In the entrance poll, students noted basic demographic information, such as age, gender, and race, as well as who the voter intended to vote for. The data gathered will be broken down in order to identify voting trends of the school's women, minorities, age groups, and other criteria.

Billy Hester, one of the AP Government students running the election, stated that he hopes to learn if "students from all sorts of ethnicities and backgrounds voted in an intelligent manner, and that their votes were supported by political reasoning and not a preconceived bias."

Despite the fact that Summerville has about 3,000 students and faculty, the 245 that voted reflect the voter apathy that seems rampant in today's political atmosphere.

One such student was Ashley Goedirt, who did not vote because "because they only gave us two options ... Plus, it was a mock election, it wasn't real so it's not like my opinion would've mattered anyway."

The fact that there were only two candidates on the ballot does provide an insight into the minds of citizens who do not vote because they are unsatisfied with the choices, or believe that their voice does not count.

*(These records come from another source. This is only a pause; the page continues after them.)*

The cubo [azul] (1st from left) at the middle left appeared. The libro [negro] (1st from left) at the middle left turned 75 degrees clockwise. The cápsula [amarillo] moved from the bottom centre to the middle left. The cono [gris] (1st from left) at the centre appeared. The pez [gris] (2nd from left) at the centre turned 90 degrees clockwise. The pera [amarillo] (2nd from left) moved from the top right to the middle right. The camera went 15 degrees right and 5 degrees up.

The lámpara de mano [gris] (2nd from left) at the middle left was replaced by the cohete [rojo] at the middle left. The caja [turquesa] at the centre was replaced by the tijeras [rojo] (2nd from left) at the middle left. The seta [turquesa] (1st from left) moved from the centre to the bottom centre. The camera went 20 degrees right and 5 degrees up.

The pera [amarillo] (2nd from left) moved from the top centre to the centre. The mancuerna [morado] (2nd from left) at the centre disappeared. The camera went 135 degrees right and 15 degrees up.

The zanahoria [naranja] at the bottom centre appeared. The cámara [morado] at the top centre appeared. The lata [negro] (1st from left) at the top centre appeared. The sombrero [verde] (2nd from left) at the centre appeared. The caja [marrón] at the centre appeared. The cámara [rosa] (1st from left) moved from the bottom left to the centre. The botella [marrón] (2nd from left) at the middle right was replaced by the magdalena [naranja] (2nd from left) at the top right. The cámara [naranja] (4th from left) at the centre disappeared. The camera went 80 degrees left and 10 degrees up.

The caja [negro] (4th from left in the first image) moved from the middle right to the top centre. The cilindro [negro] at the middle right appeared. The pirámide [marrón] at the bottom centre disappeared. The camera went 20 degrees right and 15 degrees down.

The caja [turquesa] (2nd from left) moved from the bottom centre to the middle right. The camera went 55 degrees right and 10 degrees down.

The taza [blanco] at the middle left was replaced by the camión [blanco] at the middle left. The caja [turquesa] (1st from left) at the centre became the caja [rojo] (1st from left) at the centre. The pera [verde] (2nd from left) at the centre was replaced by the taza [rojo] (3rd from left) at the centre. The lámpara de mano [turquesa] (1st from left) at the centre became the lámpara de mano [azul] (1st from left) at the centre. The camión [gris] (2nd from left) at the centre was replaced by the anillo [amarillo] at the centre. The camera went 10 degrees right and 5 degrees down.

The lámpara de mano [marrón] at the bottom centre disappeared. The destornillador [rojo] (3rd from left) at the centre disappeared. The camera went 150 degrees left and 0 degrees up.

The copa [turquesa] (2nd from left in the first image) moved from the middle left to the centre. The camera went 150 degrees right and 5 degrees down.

Disagreeing with Goedirt is Kevin Szostak, who believes that people should still vote if the candidate of their choice is not on the ballot "because we don't always get what we want. if they didn't vote, then they loose the right to complain about the outcome. Vote for the best cantidate."

Coghill's lesson is summed up like this:

Voting for our government representatives is not just a civic duty that has been unsuccessfully indoctrinated into the population. Voting is the most powerful voice that the people have, and surrendering that on the basis of ignorance, or dissatisfaction with candidates only results in the surrending of the basic rights guaranteed in the Constitution.

Coghill has sought to instill in his students and allowing them to run the mock election so that they can see first hand a part of why the political atmosphere is what it is today.